In conclusion, we’ve explored some aspects of how Blockchain technology can be an asset of high value to the real estate space in New Zealand. In the next article we’ll explore the Sales and Purchase Agreement and how the current S&P can be improved upon using the Blockchain platform.



  1. Dodu

    14 March, 2017

    HI Vikas

    NIce article and website.

    Do you know how I can buy Ether in NZ?

    Also which wallets would you recommend to hold the coins – bit or ether.



  2. Paul Vermaak

    3 July, 2017

    Hi Vikas,

    I’m interested in Blockchain and how it can impact the property industry and the property market, and in particular how it can simplify S&P agreements. I think your article misses the key reasons people use agents, and I think once you understand that then the application could be more applicable.

    Most sellers are too nervous to deal directly with buyers; they have no idea how to attract buyers from everywhere, and sellers can’t coordinate to get buyers through as many of their properties in one day as possible.

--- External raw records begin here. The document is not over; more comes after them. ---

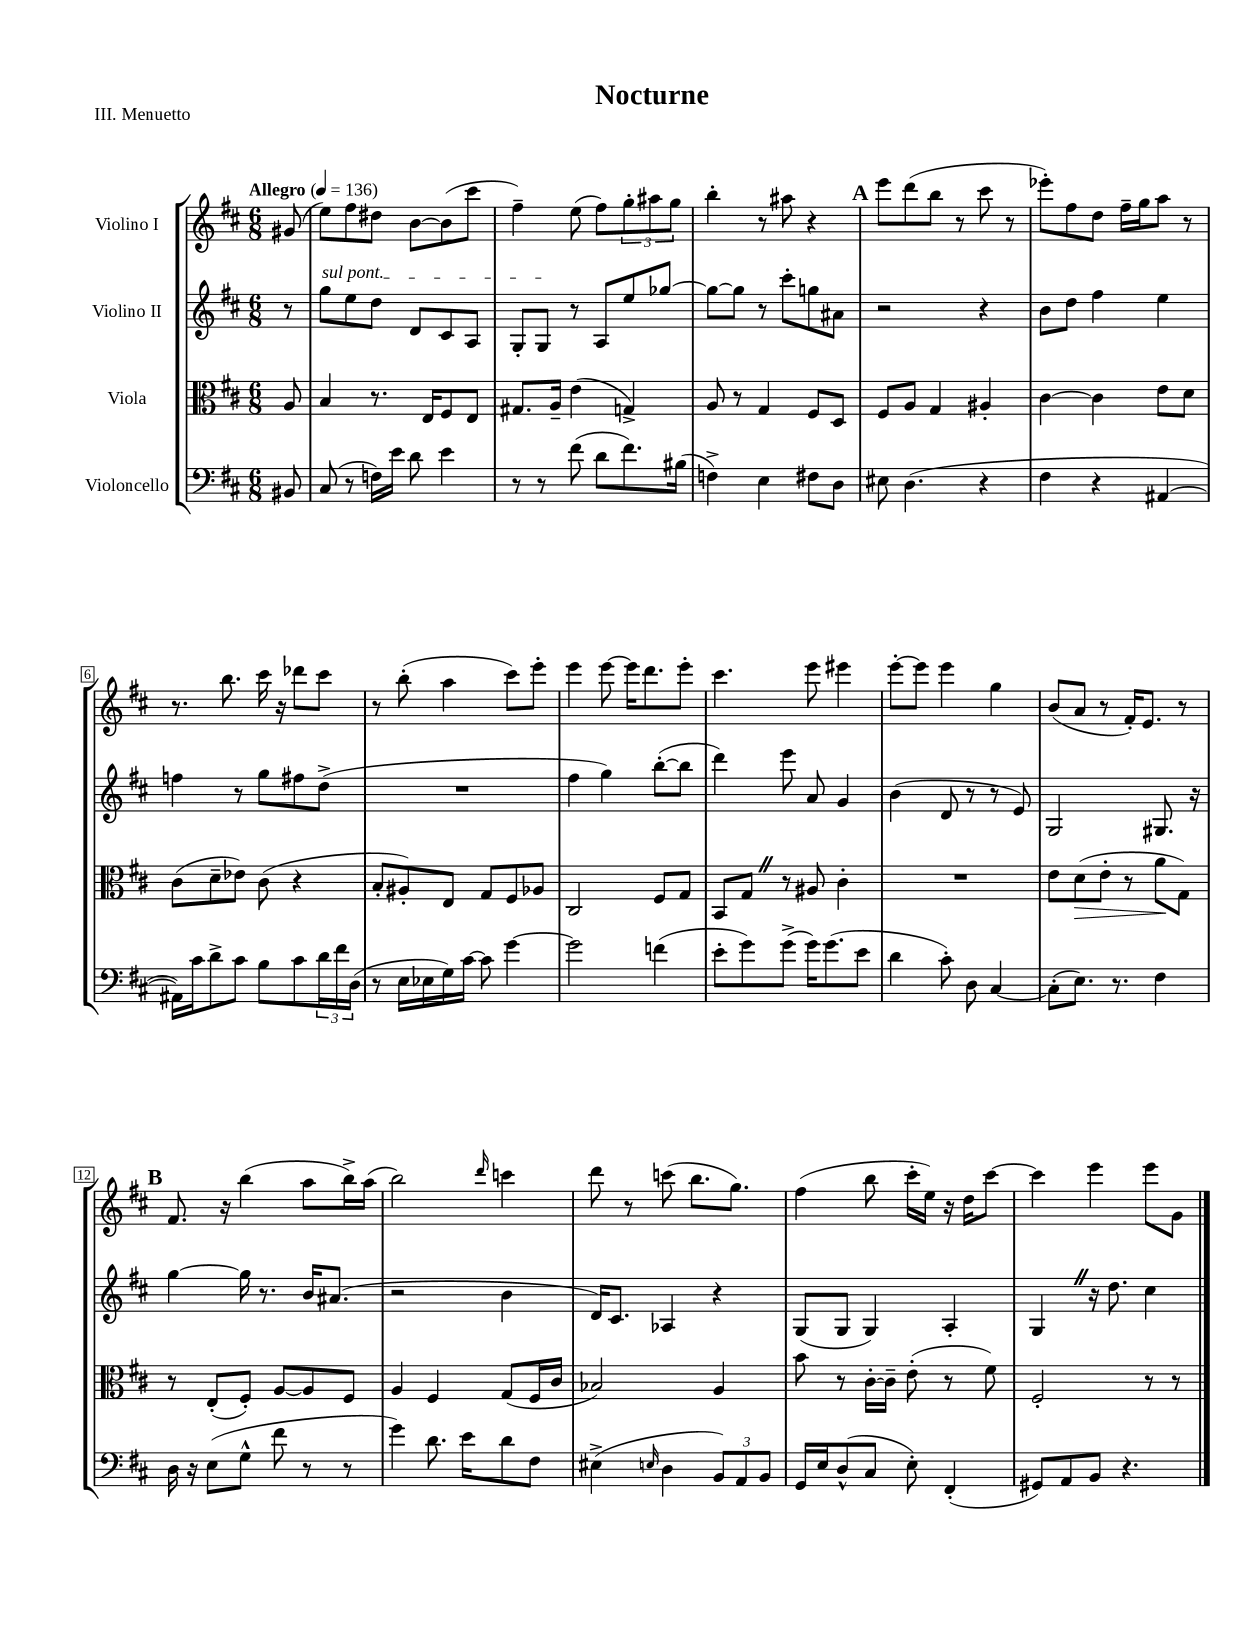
\header { title = "Nocturne" piece = "III. Menuetto" }
<<
\new StaffGroup <<
\new Staff = "s0" \with { instrumentName = "Violino I" } {
    \clef treble \key d \major \numericTimeSignature \time 6/8 \partial 8 \tempo "Allegro" 4 = 136
    gis'8( |
    e''8) fis''8 dis''8 b'8~ b'8( cis'''8 |
    fis''4--) e''8( fis''8) \tuplet 3/2 { g''8-. ais''8 g''8 } |
    b''4-. r8 ais''8 r4 |
    \mark \markup { \bold "A" } e'''8 d'''8( b''8 r8 cis'''8 r8 |
    ees'''8-.) fis''8 d''8 fis''16-- g''16 a''8 r8 |
    r8. b''8. cis'''16 r16 des'''8 cis'''8 |
    r8 b''8-.( a''4 cis'''8) e'''8-. |
    e'''4 e'''8~ e'''16 d'''8. e'''8-. |
    cis'''4. e'''8 eis'''4 |
    e'''8~-. e'''8 e'''4 g''4 |
    b'8( a'8 r8 fis'16-.) e'8. r8 |
    \mark \markup { \bold "B" } fis'8. r16 b''4( a''8 b''16->) a''16( |
    b''2) \grace { d'''16 } c'''4 |
    d'''8 r8 c'''8( b''8. g''8.) |
    fis''4( b''8 cis'''16-. e''16) r16 d''16 cis'''8~ |
    cis'''4 e'''4 e'''8 g'8 \bar "|." |
}
\new Staff = "s1" \with { instrumentName = "Violino II" } {
    \clef treble \key d \major \numericTimeSignature \time 6/8 \partial 8
    r8 |
    \once \override TextSpanner.bound-details.left.text = \markup { \italic "sul pont." } g''8\startTextSpan e''8 d''8 d'8 cis'8 a8 |
    g8-. g8\stopTextSpan r8 a8 e''8 ges''8~ |
    ges''8~ ges''8 r8 cis'''8-. g''8 ais'8 |
    \mark \markup { \bold "A" } r2 r4 |
    b'8 d''8 fis''4 e''4 |
    f''4 r8 g''8 fis''8 d''8->( |
    R2. |
    fis''4 g''4) b''8~-.( b''8 |
    d'''4) e'''8 a'8 g'4 |
    b'4( d'8 r8 r8 e'8) |
    g2 gis8. r16 |
    \mark \markup { \bold "B" } g''4~ g''16 r8. b'16 ais'8.( |
    r2 b'4 |
    d'16) cis'8. aes4 r4 |
    g8( g8 g4) a4-. |
    g4 \once \override BreathingSign.text = \markup { \musicglyph "scripts.caesura.straight" } \breathe r16 d''8. cis''4 \bar "|." |
}
\new Staff = "s2" \with { instrumentName = "Viola" } {
    \clef alto \key d \major \numericTimeSignature \time 6/8 \partial 8
    a8 |
    b4 r8. e16 fis8 e8 |
    gis8. a16-- e'4( g4->) |
    a8 r8 g4 fis8 d8 |
    \mark \markup { \bold "A" } fis8 a8 g4 ais4-. |
    cis'4~ cis'4 e'8 d'8 |
    cis'8( d'8-- ees'8) cis'8( r4 |
    b8-. ais8-.) e8 g8 fis8 aes8 |
    cis2 fis8 g8 |
    b,8 g8 \once \override BreathingSign.text = \markup { \musicglyph "scripts.caesura.straight" } \breathe r8 ais8 cis'4-. |
    R2. |
    e'8 d'8\>( e'8-. r8 a'8\! g8) |
    \mark \markup { \bold "B" } r8 e8-.( fis8-.) a8~ a8 fis8 |
    a4 fis4 g8( fis16 cis'16 |
    bes2) a4 |
    b'8 r8 cis'16~-. cis'16-- e'8-.( r8 fis'8) |
    fis2-. r8 r8 \bar "|." |
}
\new Staff = "s3" \with { instrumentName = "Violoncello" } {
    \clef bass \key d \major \numericTimeSignature \time 6/8 \partial 8
    bis,8 |
    cis8( r8 f16) e'16 d'8 e'4 |
    r8 r8 fis'8( d'8 fis'8.) bis16( |
    f4->) e4 fis8 d8 |
    \mark \markup { \bold "A" } eis8 d4.( r4 |
    fis4 r4 ais,4~ |
    ais,16) cis'16 d'8-> cis'8 b8 cis'8 \tuplet 3/2 { d'16 fis'16 d16( } |
    r8 e16 ees16 g16) cis'16~ cis'8 g'4~ |
    g'2 f'4( |
    e'8-. g'8) g'8->( g'16) g'8.( e'8 |
    d'4 cis'8-.) d8 cis4~ |
    cis8-.( e8.) r8. fis4 |
    \mark \markup { \bold "B" } d16 r16 e8( g8-^ fis'8 r8 r8 |
    g'4) d'8. e'16 d'8 fis8 |
    eis4->( \grace { e16 } d4 \tuplet 3/2 { b,8) a,8 b,8 } |
    g,16 e16 d8-^( cis8 e8-.) fis,4-.( |
    gis,8) a,8 b,8 r4. \bar "|." |
}
>>
>>
\layout { \context { \Score \override BarNumber.stencil = #(make-stencil-boxer 0.1 0.3 ly:text-interface::print) } }
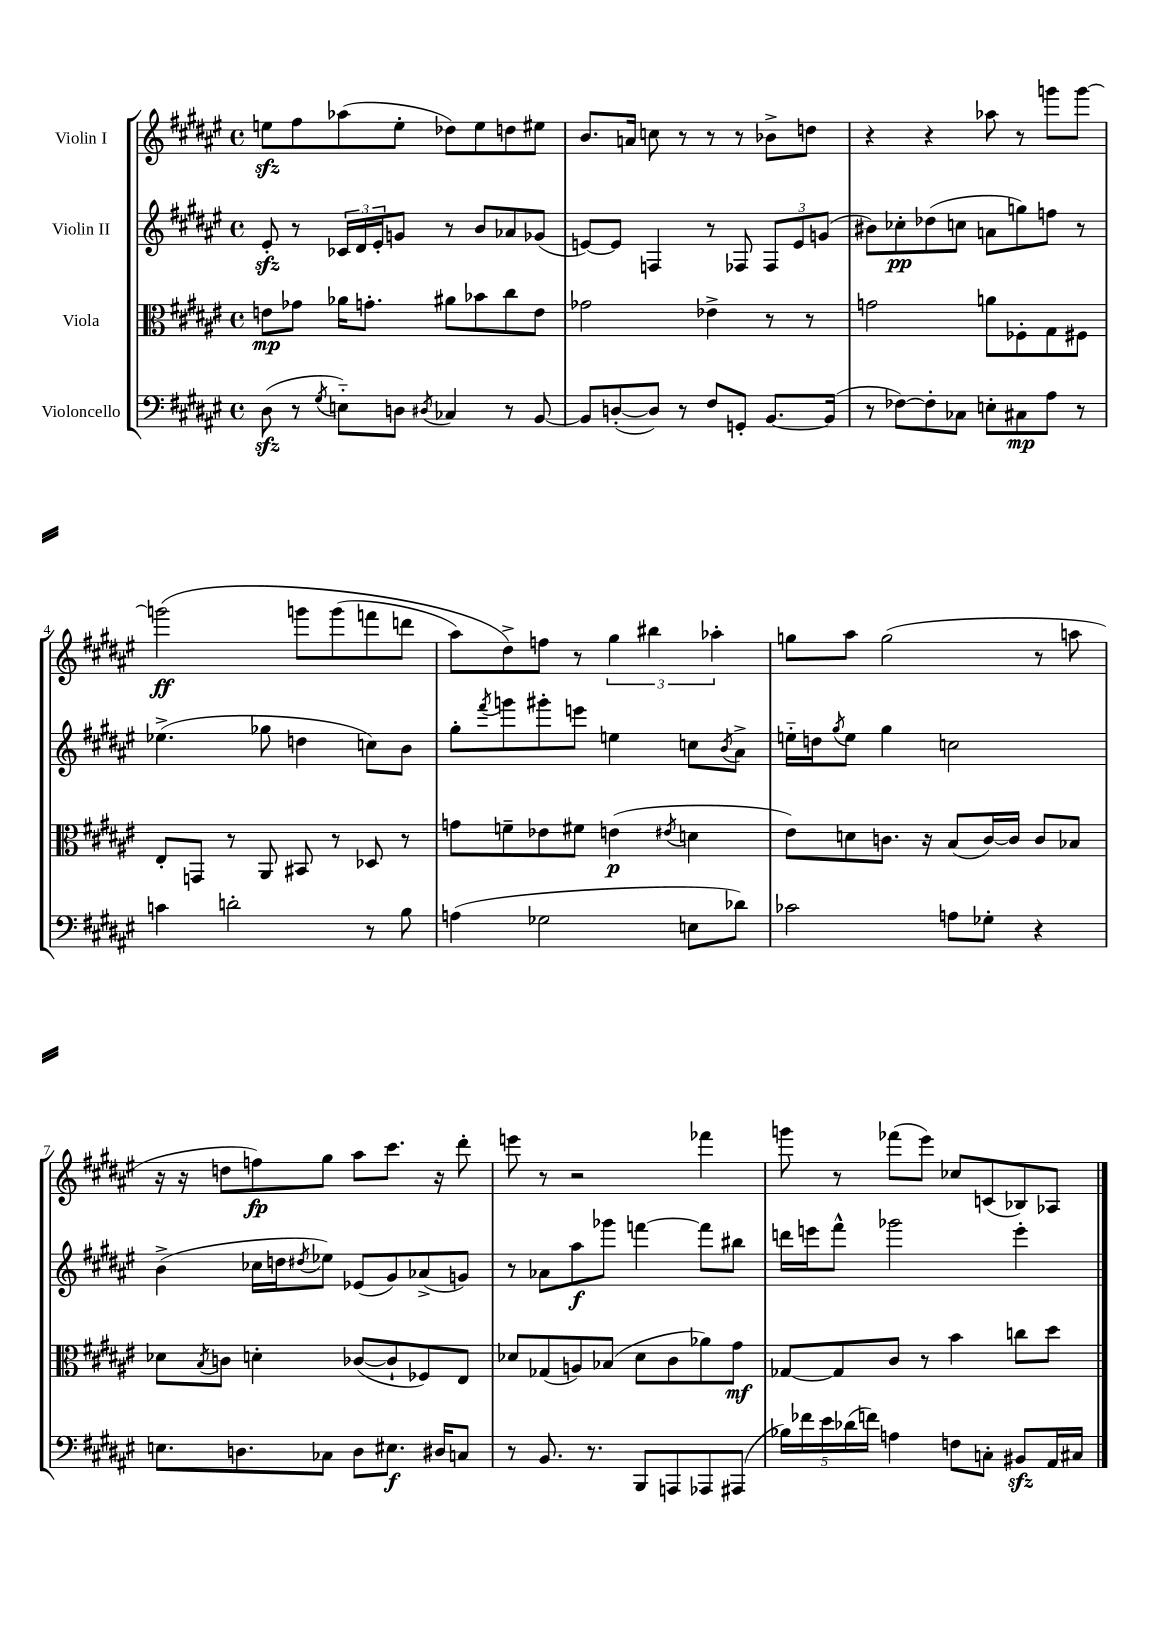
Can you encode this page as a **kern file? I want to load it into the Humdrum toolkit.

**kern	**dynam	**kern	**dynam	**kern	**dynam	**kern	**dynam
*part4	*part4	*part3	*part3	*part2	*part2	*part1	*part1
*staff4	*staff4	*staff3	*staff3	*staff2	*staff2	*staff1	*staff1
*I"Violoncello	*	*I"Viola	*	*I"Violin II	*	*I"Violin I	*
*clefF4	*	*clefC3	*	*clefG2	*	*clefG2	*
*k[f#c#g#d#a#e#]	*	*k[f#c#g#d#a#e#]	*	*k[f#c#g#d#a#e#]	*	*k[f#c#g#d#a#e#]	*
*M4/4	*	*M4/4	*	*M4/4	*	*M4/4	*
*met(c)	*	*met(c)	*	*met(c)	*	*met(c)	*
=1	=1	=1	=1	=1	=1	=1	=1
(8D#zz\	.	8en\L	mp	8e#zz'/	.	8eenzz\L	.
8r	.	8g-X\J	.	8r	.	8ff#\	.
8qG#/	.	.	.	.	.	.	.
8En\L)	.	16a-X\KL	.	24c-X/LL	.	(8aa-X\	.
.	.	.	.	24d#/	.	.	.
.	.	8.gn'\J	.	.	.	.	.
.	.	.	.	24e#'/J	.	.	.
8Dn\J	.	.	.	8gn/J	.	8ee'\J	.
8qD#X/	.	.	.	.	.	.	.
4C-X/	.	8a#X\L	.	8r	.	8dd-X\L)	.
.	.	8b-X\	.	8b/L	.	8ee\	.
8r	.	8cc#\	.	8a-X/	.	8ddn\	.
[8BB/	.	8e\J	.	(8g-X/J	.	8ee#X\J	.
=2	=2	=2	=2	=2	=2	=2	=2
8BB/L]	.	2g-X\	.	[8en/L)	.	8.b/L	.
([8Dn'/	.	.	.	8e/J]	.	.	.
.	.	.	.	.	.	16an/Jk	.
8D/J])	.	.	.	4Fn/	.	8ccn\	.
8r	.	.	.	.	.	8r	.
8F#/L	.	4e-X^\	.	8r	.	8r	.
8GGn'/J	.	.	.	8F-X/	.	8r	.
[8.BB/L	.	8r	.	12F-/L	.	8b-X^\L	.
.	.	.	.	12e/	.	.	.
.	.	8r	.	.	.	8ddn\J	.
.	.	.	.	(12gn/J	.	.	.
(16BB/Jk]	.	.	.	.	.	.	.
=3	=3	=3	=3	=3	=3	=3	=3
8r	.	2gn\	.	8b#X\L)	.	4r	.
[8F-X\L)	.	.	.	8cc-X'\	pp	.	.
8F-'\]	.	.	.	(8dd-X\	.	4r	.
8C-X\J	.	.	.	8ccn\J	.	.	.
8En'\L	.	8an\L	.	8an\L	.	8aa-X\	.
8C#X\	mp	8F-X'\	.	8ggn\)	.	8r	.
8A#\J	.	8G#\	.	8ffn\J	.	8gggn\L	.
8r	.	8F#X\J	.	8r	.	[8ggg\J	.
!!LO:LB:g=z
=4	=4	=4	=4	=4	=4	=4	=4
4cn\	.	8E#'/L	.	(4.ee-X^\	.	(2gggn\]	ff
.	.	8GGn/J	.	.	.	.	.
2dn'\	.	8r	.	.	.	.	.
.	.	8AA#/	.	8gg-X\	.	.	.
.	.	8BB#X/	.	4ddn\	.	8gggn\L	.
.	.	8r	.	.	.	(8ggg\	.
8r	.	8D-X/	.	8ccn\L)	.	8fffn\	.
8B\	.	8r	.	8b\J	.	8dddn\J	.
=5	=5	=5	=5	=5	=5	=5	=5
(4An\	.	8gn\L	.	8gg#'\L	.	8aa#\L)	.
.	.	.	.	8qfff#/	.	.	.
.	.	8fn~\	.	8gggn\	.	8dd#^\)	.
2G-X\	.	8e-X\	.	8ggg#X'\	.	8ffn\J	.
.	.	8f#X\J	.	8eeen\J	.	8r	.
.	.	(4en\	p	4een\	.	6gg#\	.
.	.	.	.	.	.	6bb#X\	.
.	.	8qe#X/	.	.	.	.	.
8En\L	.	4dn\	.	8ccn\L	.	.	.
.	.	.	.	.	.	6aa-X'\	.
.	.	.	.	8qb/	.	.	.
8d-X\J)	.	.	.	8a#^\J	.	.	.
=6	=6	=6	=6	=6	=6	=6	=6
2c-X\	.	8e#\L)	.	16een\LL	.	8ggn\L	.
.	.	.	.	16ddn\J	.	.	.
.	.	.	.	8qgg#/	.	.	.
.	.	8dn\	.	8ee\J	.	8aa#\J	.
.	.	8.cn\J	.	4gg#\	.	(2gg\	.
.	.	16r	.	.	.	.	.
8An\L	.	(8B/L	.	2ccn\	.	.	.
8G-X'\J	.	[16c/L)	.	.	.	.	.
.	.	16c/JJ]	.	.	.	.	.
4r	.	8c/L	.	.	.	8r	.
.	.	8B-X/J	.	.	.	8aan\	.
!!LO:LB:g=z
=7	=7	=7	=7	=7	=7	=7	=7
8.En\L	.	8d-X\L	.	(4b^\	.	16r	.
.	.	.	.	.	.	16r	.
.	.	8qB/	.	.	.	.	.
.	.	8cn\J	.	.	.	8ddn\L	.
8.Dn\	.	.	.	.	.	.	.
.	.	4dn'\	.	16cc-X\LL	.	8ffn\)	fp
.	.	.	.	16ddn\J	.	.	.
.	.	.	.	8qdd#X/	.	.	.
8C-X\J	.	.	.	8ee-X\J)	.	8gg#\J	.
8D\L	.	([8c-X/L	.	(8e-X/L	.	8aa#\L	.
8.E#X\J	f	8c-`/]	.	8g#/)	.	8.ccc#\J	.
.	.	8F-X/)	.	(8a-X^/	.	.	.
16D#X/KL	.	.	.	.	.	16r	.
8Cn/J	.	8E#/J	.	8gn/J)	.	8ddd#'\	.
=8	=8	=8	=8	=8	=8	=8	=8
8r	.	8d-X/L	.	8r	.	8eeen\	.
8.BB/	.	(8G-X/	.	8a-X\L	.	8r	.
.	.	8An/)	.	8aa#\	f	2r	.
8.r	.	.	.	.	.	.	.
.	.	(8B-X/J	.	8ggg-X\J	.	.	.
8BBB/L	.	8d-\L	.	[4fffn\	.	.	.
8AAAn/	.	8c#\	.	.	.	.	.
8AAA-X/	.	8a-X\)	.	8fff\L]	.	4fff-X\	.
(8AAA#X/J	.	8g#\J	mf	8bb#X\J	.	.	.
=9	=9	=9	=9	=9	=9	=9	=9
20B-X\LL)	.	[8G-X/L	.	16dddn\LL	.	8gggn\	.
20f-X\	.	.	.	.	.	.	.
.	.	.	.	16eeen\J	.	.	.
20e#\	.	.	.	.	.	.	.
.	.	8G-/]	.	8fff#^^\J	.	8r	.
(20d-X\	.	.	.	.	.	.	.
20fn\JJ)	.	.	.	.	.	.	.
4An\	.	8c#/J	.	2ggg-X\	.	(8fff-X\L	.
.	.	8r	.	.	.	8eee#\J)	.
8Fn\L	.	4b\	.	.	.	8cc-X/L	.
8Cn'\J	.	.	.	.	.	(8cn/	.
8BB#Xzz/L	.	8ccn\L	.	4eee'\	.	8B-X/)	.
16AA#/L	.	8dd#\J	.	.	.	8A-X/J	.
16C#X/JJ	.	.	.	.	.	.	.
==	==	==	==	==	==	==	==
*-	*-	*-	*-	*-	*-	*-	*-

Most sellers don’t have economies of scale for advertising or marketing, photography, branding etc, and most parties to the transaction prefer not to be in direct contact with the other party- it keeps emotions out of the discussions (if the seller is an elderly couple with not much money, the purchaser may walk away from the deal rather than paying top $. On the other hand, some sellers are so difficult that they would chase away many purchasers.

    I do think that Blockchain has a vital role to play in the real estate industry but the real role needs to be addressed.


  3. Andrew Guild

    30 January, 2018

    Thanks, Blockchain association for explaining the whole real estate purchase process.